[Task inputs Boundary: Start]

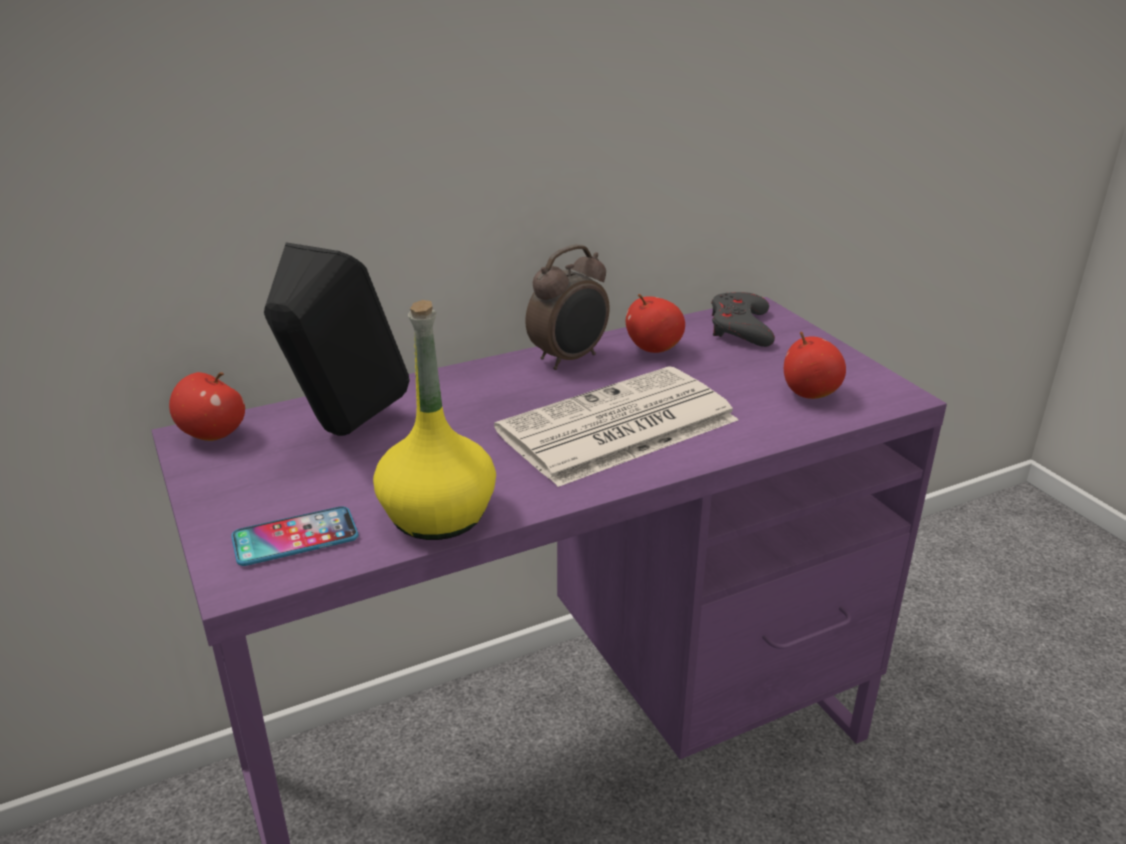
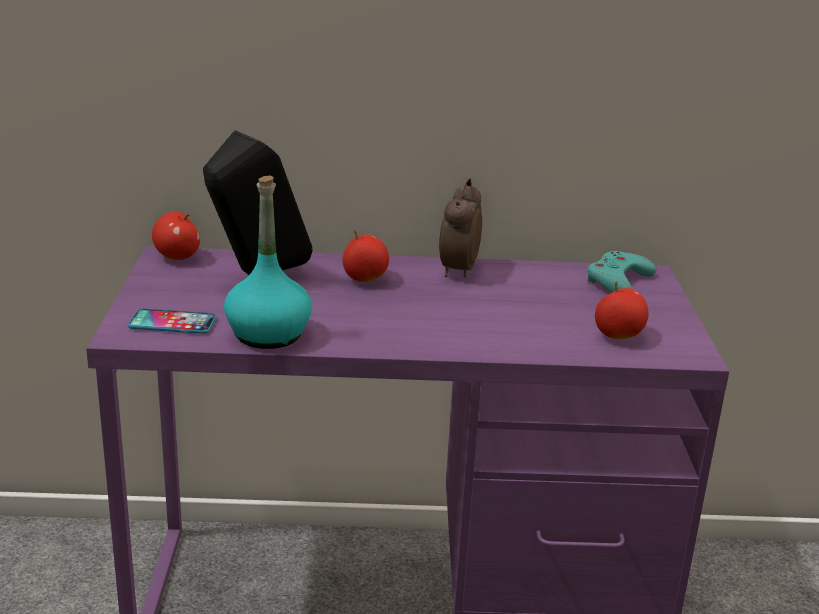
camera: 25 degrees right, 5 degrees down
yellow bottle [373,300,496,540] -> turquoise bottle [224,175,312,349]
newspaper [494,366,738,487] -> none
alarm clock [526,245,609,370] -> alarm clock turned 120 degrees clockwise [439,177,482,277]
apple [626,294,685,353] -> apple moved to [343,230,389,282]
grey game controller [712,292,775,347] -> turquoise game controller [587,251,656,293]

[Task inputs Boundary: End]
[Task inputs Boundary: Start]

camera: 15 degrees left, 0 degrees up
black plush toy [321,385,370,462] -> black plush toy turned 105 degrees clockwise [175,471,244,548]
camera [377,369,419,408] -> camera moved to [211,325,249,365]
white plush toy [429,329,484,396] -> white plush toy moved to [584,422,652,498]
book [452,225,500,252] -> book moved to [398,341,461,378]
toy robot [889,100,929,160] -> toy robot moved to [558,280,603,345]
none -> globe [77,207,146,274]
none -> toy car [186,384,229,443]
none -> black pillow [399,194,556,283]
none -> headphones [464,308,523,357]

[Task inputs Boundary: End]

Of the entries above, transcribe exactly those lines that fall between the line containing "toy robot [889,100,929,160]" and the line containing "none -> headphones [464,308,523,357]", together with those two lines.

* **Exercise result**:
toy robot [889,100,929,160] -> toy robot moved to [558,280,603,345]
none -> globe [77,207,146,274]
none -> toy car [186,384,229,443]
none -> black pillow [399,194,556,283]
none -> headphones [464,308,523,357]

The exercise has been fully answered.